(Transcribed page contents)
* * * * * * *

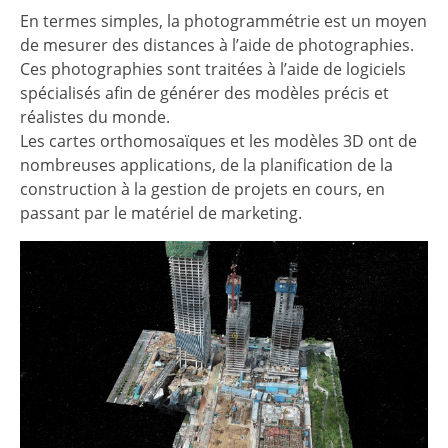
En termes simples, la photogrammétrie est un moyen
de mesurer des distances à l’aide de photographies.
Ces photographies sont traitées à l’aide de logiciels
spécialisés afin de générer des modèles précis et
réalistes du monde.
Les cartes orthomosaïques et les modèles 3D ont de
nombreuses applications, de la planification de la
construction à la gestion de projets en cours, en
passant par le matériel de marketing.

* * * * * * *

Lines in the data that include the word "photographies" should all be copied.

**OUTPUT OF THE EXERCISE**
de mesurer des distances à l’aide de photographies.
Ces photographies sont traitées à l’aide de logiciels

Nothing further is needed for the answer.